Horowitz: Je pense que cela témoigne de la compétence de nos cinéastes, de notre réalisateur Chris Long et de l’équipe de tournage et de la façon dont ils ont vraiment pu concevoir un schéma photographique pour chaque période afin de les faire se sentir tous différents. Je pense qu’ils ont réussi.

Qu’entendez-vous d’une éventuelle deuxième saison?

Kitsis: Pour le moment, nous nous concentrons sur la première saison. Nous sommes sur le point de nous diriger vers la troisième semaine, donc nous sommes vraiment dans le présent en ce moment. Nous ne parlons pas encore vraiment à Apple ou à quiconque d’une saison deux.

S’il y en a un, avez-vous d’autres histoires que vous n’avez pas adaptées à la première saison?

Kitsis: Nous avons tous des idées. Je sais que Steven a des idées qui le passionnent. Nous avons des idées auxquelles nous n’avons pas pu parvenir l’année dernière. Je pense que l’une des choses les plus amusantes sur Amazing Stories est une page blanche dans le sens de l’histoire à venir à laquelle personne ne pense. C’est ce qui est vraiment excitant, mais oui, nous avons quelques idées.

De quels types de sujets s’agit-il si nous avons déjà couvert les voyages dans le temps, la vie après la mort et les super-héros?

Horowitz: Nous ne voulons pas donner trop, mais je dirais que ce serait assez décevant si nous faisions une série Spielberg sans toucher aux extraterrestres. C’est probablement quelque chose à espérer.

Vous faites le La belle et la Bête série préquelle avec Gaston et LeFou. Ils ont vraiment créé quelque chose de différent de la version animée dans le film en direct. Pensez-vous vraiment pouvoir vous en inspirer?

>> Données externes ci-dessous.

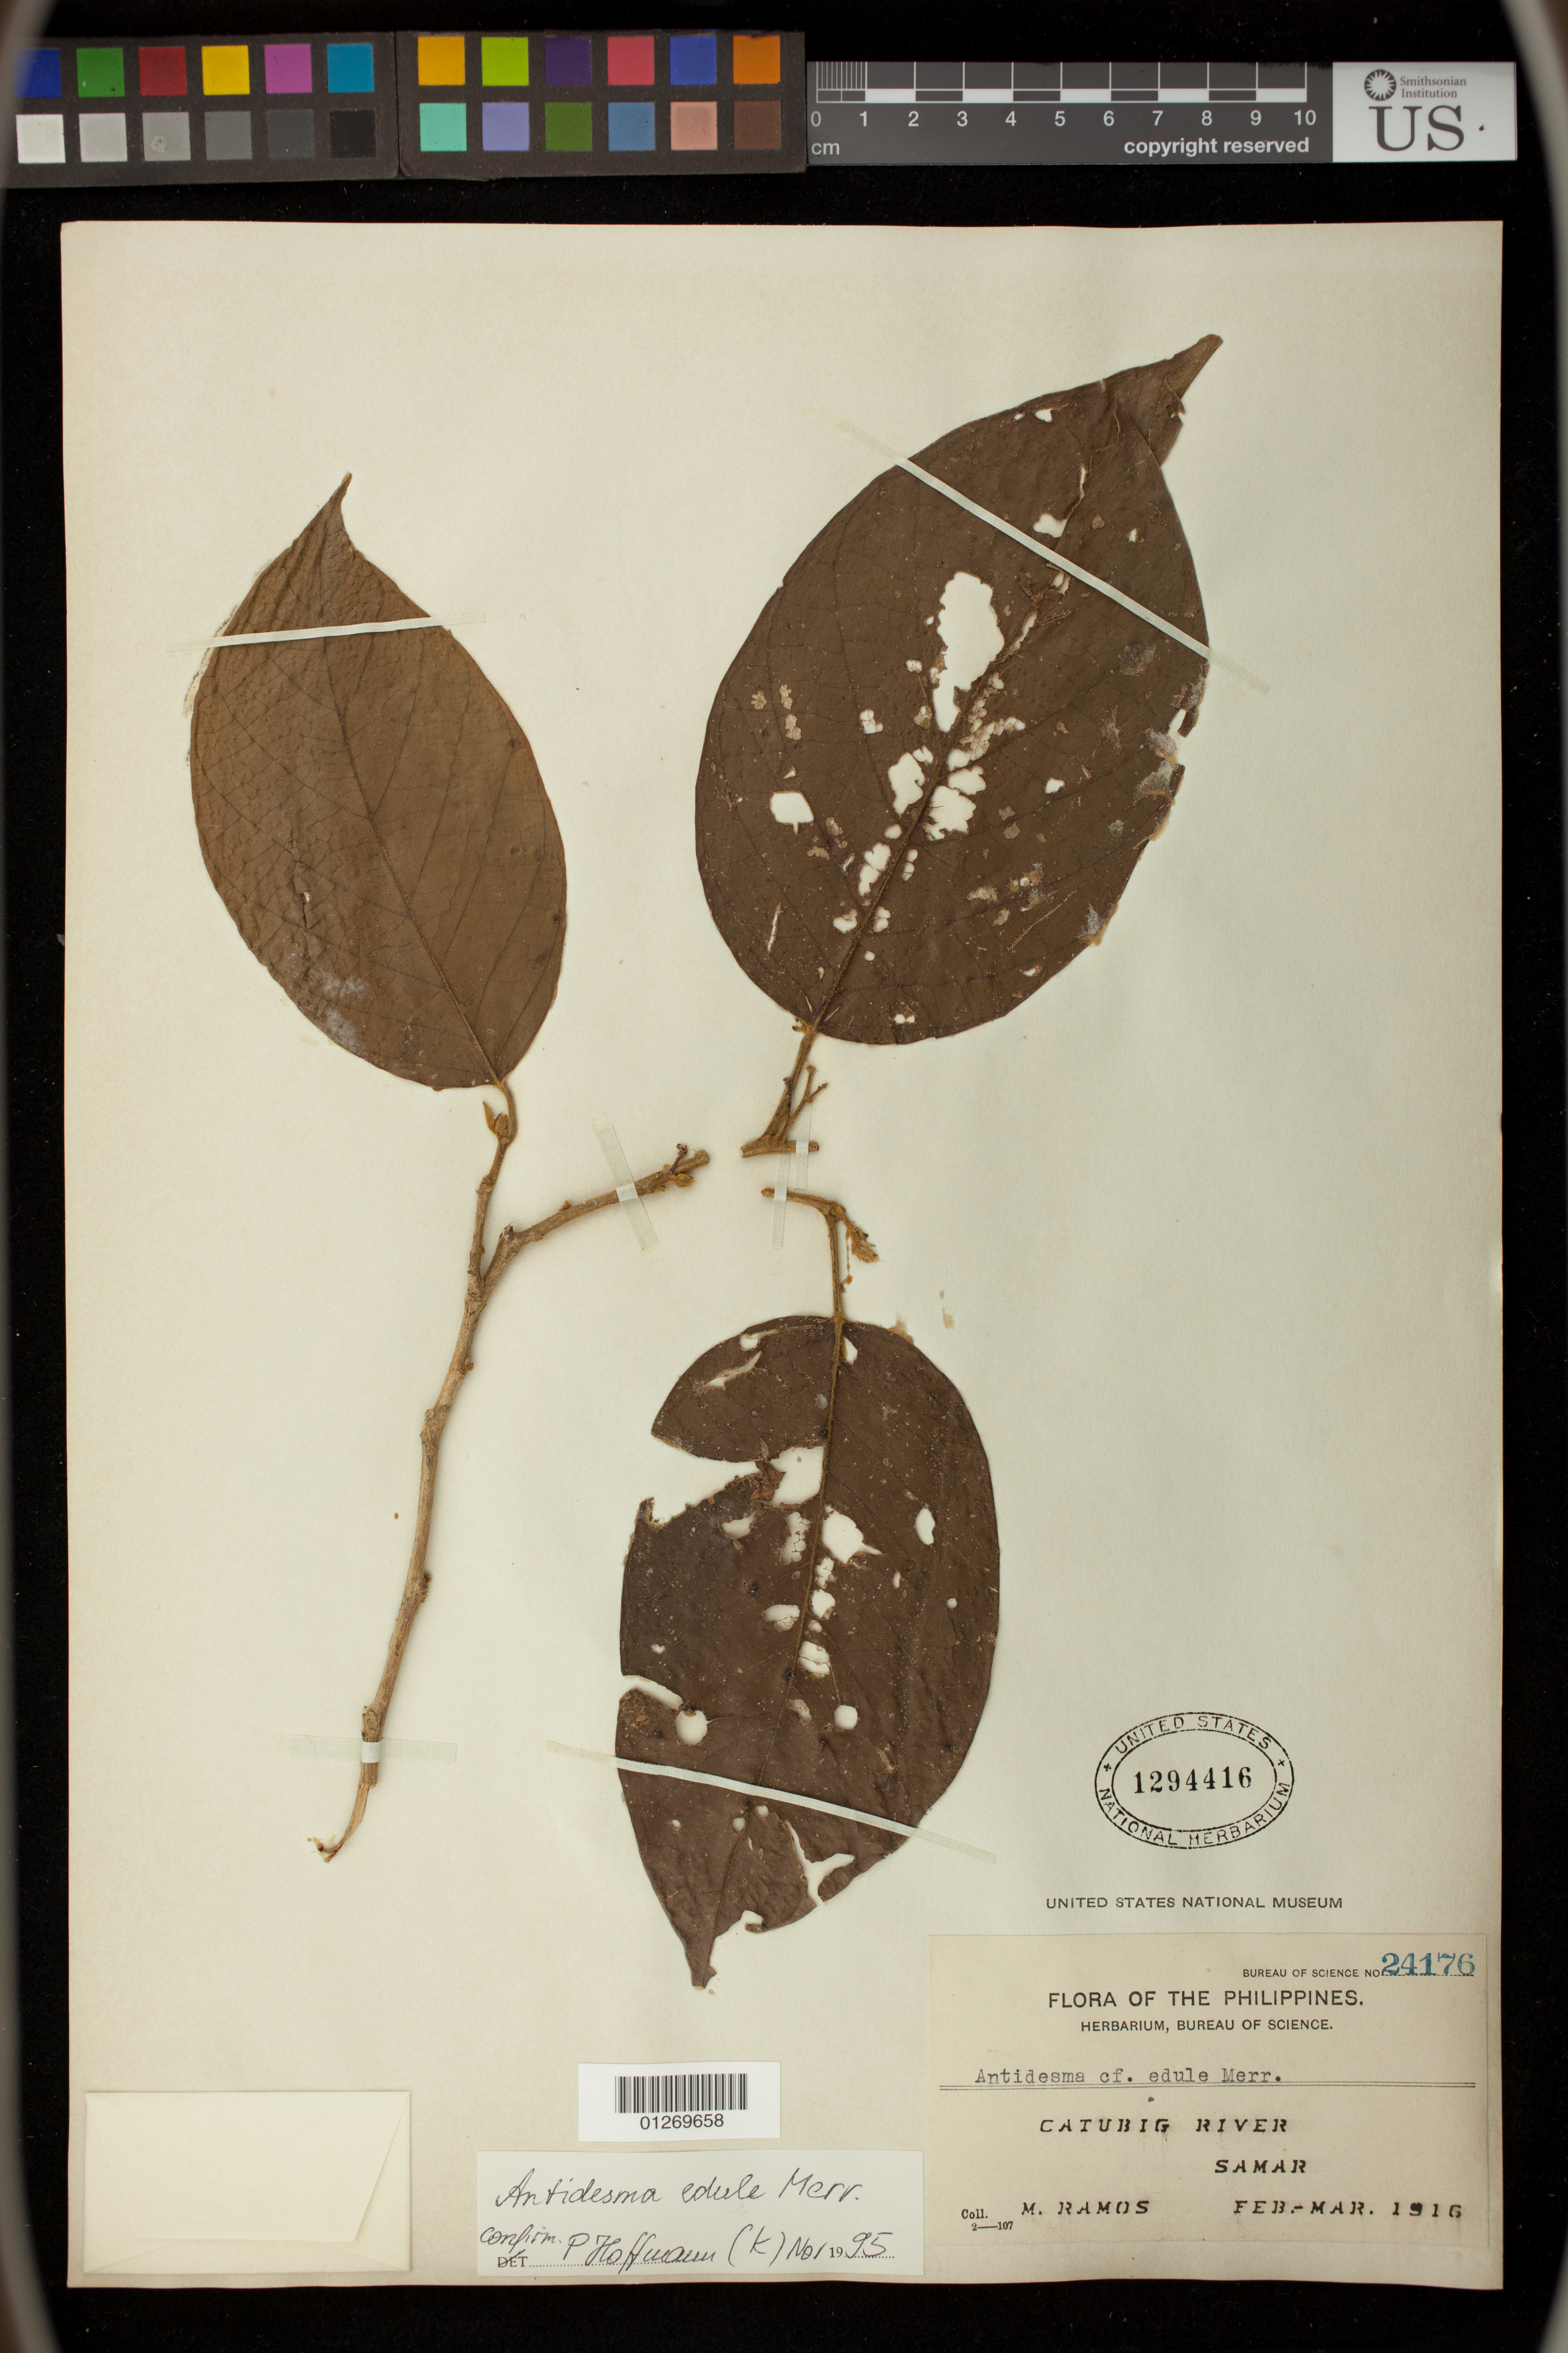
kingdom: Plantae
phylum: Tracheophyta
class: Magnoliopsida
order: Malpighiales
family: Phyllanthaceae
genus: Antidesma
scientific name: Antidesma edule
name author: Merr.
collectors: M. Ramos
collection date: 1916-02/1916-03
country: Philippines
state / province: Eastern Visayas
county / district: Samar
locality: Catubig River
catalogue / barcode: US 1294416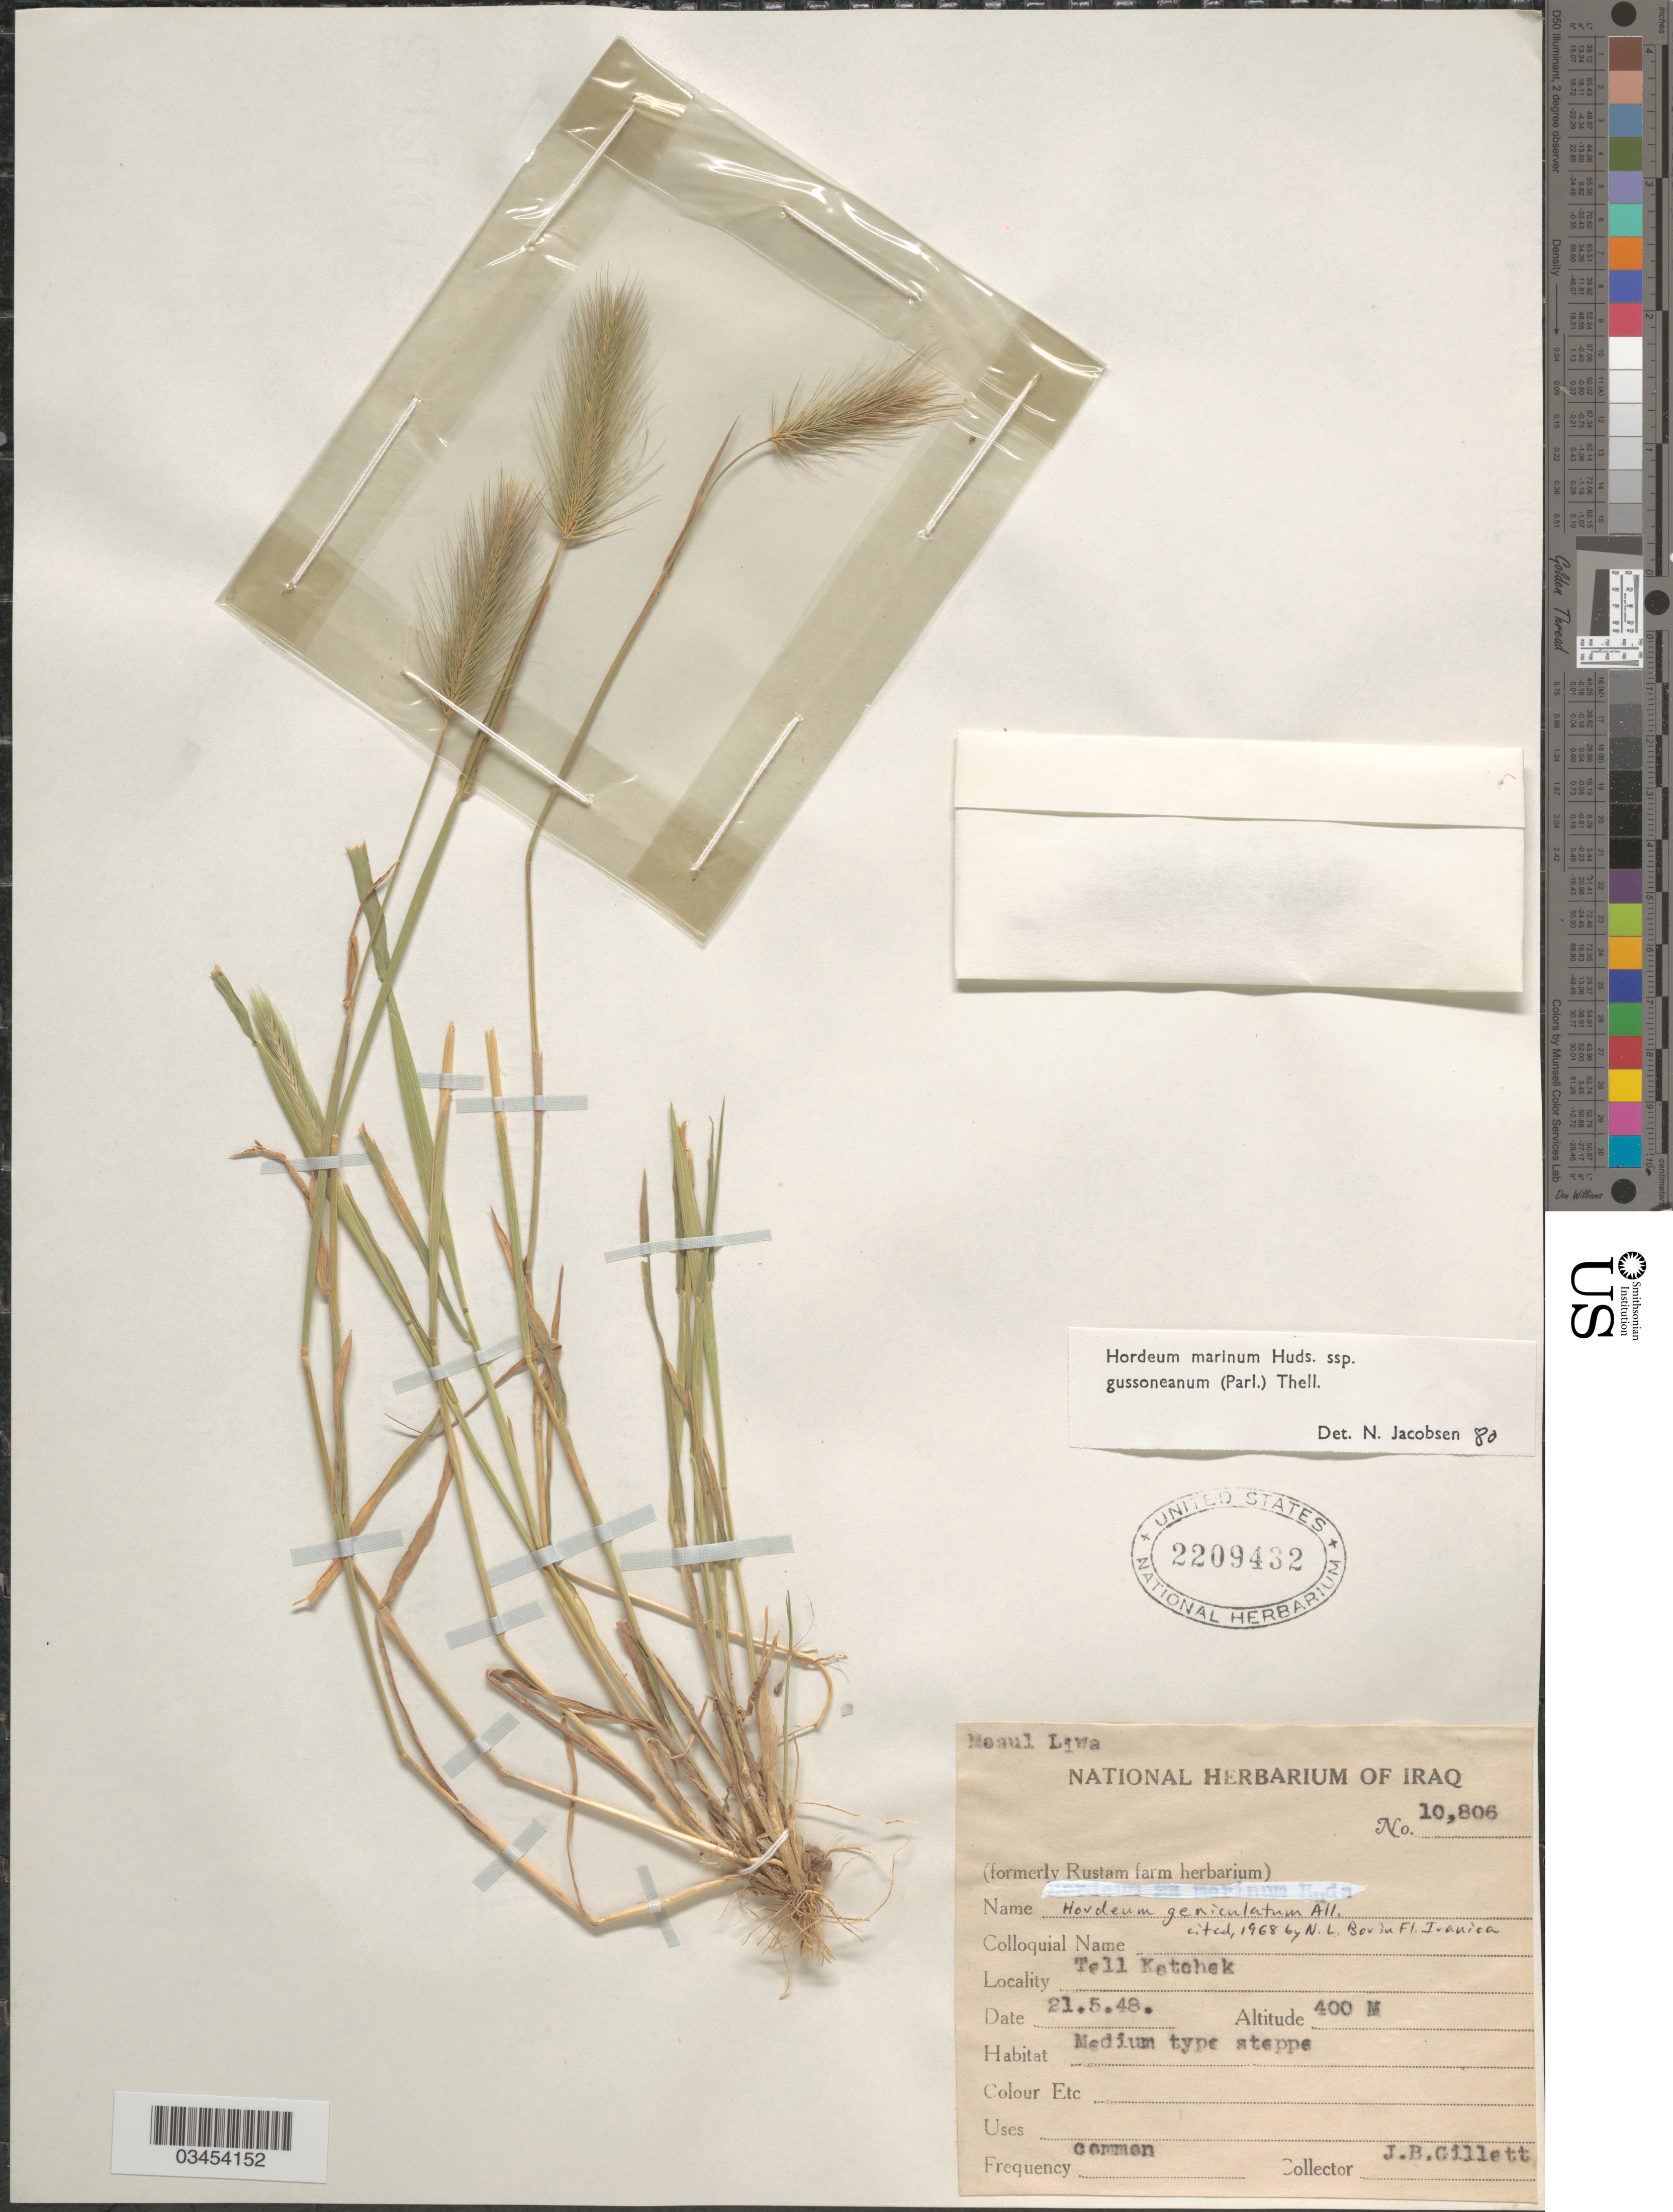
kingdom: Plantae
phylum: Tracheophyta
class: Liliopsida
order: Poales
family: Poaceae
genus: Hordeum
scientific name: Hordeum marinum subsp. gussoneanum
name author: (Parl.) Thell.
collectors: J. B. Gillett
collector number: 10806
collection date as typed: Transcribed d/m/y: 21/5/48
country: Iraq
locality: Tall Katchek.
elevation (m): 400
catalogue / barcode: US 2209432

Horowitz: Oui, c’est exactement ça. Il s’inspire du film en direct. Au-delà de cela, nous ne pouvons vraiment pas en parler, mais il est plus léger dans la veine et s’appuie sur le film d’action en direct.

Bien sûr, mais je pensais que Luke Evans était un gaffe aussi magnifique que Gaston avant qu’il ne devienne méchant, alors pouvez-vous vivre dans ce monde dans une préquelle?

Kitsis: Ouais, je pense que Luke et Josh sont phénoménaux. Tout cela aura lieu avant les événements du film.

C’était tellement important qu’ils ont donné à LeFou un moment pour danser avec un autre homme. Y a-t-il une chance que vous puissiez explorer plus d’éléments de cela dans la préquelle?

Kitsis: Nous ne voulons rien dire sur quoi que ce soit parce que nous ne voulions même pas que l’article sorte la semaine dernière. Nous faisons juste le pilote donc ce n’est pas comme si tout était encore écrit.

Horowitz: Nous sommes littéralement au milieu.

Kitsis: Nous sommes ravis de vivre un peu dans ce monde.

Horowitz: Au-delà, nous ne pouvons rien commenter.